- Task description -
Can you return everything from the start of the entries below down to the line containing "common name: Brewer's blackbird", including that line, reproducing each one verbatim?

- Data for the task -
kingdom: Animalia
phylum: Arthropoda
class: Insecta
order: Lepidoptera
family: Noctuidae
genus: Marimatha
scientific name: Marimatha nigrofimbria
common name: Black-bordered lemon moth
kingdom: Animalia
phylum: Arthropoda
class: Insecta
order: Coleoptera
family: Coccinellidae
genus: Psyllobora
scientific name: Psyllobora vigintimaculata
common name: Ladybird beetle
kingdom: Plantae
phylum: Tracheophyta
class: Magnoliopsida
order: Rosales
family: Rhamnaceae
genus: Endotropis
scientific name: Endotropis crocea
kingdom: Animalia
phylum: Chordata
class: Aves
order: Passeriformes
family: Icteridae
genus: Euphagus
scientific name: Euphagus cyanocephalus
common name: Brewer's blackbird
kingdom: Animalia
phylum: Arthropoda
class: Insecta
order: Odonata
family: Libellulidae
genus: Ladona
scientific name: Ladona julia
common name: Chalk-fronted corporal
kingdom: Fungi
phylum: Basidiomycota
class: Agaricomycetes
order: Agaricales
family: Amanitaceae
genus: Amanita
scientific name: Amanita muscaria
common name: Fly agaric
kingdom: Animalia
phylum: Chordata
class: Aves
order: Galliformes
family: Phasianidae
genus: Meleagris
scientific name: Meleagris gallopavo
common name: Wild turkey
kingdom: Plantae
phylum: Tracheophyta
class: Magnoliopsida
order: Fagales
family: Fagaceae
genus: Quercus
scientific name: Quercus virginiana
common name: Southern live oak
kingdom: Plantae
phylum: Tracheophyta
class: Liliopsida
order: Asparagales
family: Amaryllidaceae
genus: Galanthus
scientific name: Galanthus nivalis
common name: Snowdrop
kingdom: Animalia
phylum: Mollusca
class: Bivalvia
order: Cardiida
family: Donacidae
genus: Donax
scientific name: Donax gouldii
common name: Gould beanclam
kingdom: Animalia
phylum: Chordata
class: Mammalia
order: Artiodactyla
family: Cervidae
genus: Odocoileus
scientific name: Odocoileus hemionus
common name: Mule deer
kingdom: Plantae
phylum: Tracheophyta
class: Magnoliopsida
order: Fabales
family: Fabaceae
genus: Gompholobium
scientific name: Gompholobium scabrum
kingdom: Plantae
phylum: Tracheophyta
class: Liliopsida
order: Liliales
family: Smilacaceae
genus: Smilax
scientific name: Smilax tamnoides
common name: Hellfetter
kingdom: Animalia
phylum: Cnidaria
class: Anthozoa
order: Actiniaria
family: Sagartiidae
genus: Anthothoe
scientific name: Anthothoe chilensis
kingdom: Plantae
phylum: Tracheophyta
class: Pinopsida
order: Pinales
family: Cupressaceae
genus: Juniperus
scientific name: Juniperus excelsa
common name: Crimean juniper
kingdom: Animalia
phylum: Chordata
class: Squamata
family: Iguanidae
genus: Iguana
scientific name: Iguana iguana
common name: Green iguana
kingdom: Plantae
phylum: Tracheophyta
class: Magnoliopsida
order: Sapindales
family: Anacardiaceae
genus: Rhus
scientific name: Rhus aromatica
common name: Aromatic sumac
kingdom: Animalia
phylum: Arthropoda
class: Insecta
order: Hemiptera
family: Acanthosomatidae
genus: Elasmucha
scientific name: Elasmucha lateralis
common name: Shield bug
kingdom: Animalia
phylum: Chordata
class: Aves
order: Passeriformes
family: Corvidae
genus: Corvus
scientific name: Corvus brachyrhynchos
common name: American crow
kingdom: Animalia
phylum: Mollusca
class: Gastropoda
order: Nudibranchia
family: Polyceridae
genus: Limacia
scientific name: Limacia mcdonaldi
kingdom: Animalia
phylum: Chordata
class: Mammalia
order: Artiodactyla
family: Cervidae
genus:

- Task result -
kingdom: Animalia
phylum: Arthropoda
class: Insecta
order: Lepidoptera
family: Noctuidae
genus: Marimatha
scientific name: Marimatha nigrofimbria
common name: Black-bordered lemon moth
kingdom: Animalia
phylum: Arthropoda
class: Insecta
order: Coleoptera
family: Coccinellidae
genus: Psyllobora
scientific name: Psyllobora vigintimaculata
common name: Ladybird beetle
kingdom: Plantae
phylum: Tracheophyta
class: Magnoliopsida
order: Rosales
family: Rhamnaceae
genus: Endotropis
scientific name: Endotropis crocea
kingdom: Animalia
phylum: Chordata
class: Aves
order: Passeriformes
family: Icteridae
genus: Euphagus
scientific name: Euphagus cyanocephalus
common name: Brewer's blackbird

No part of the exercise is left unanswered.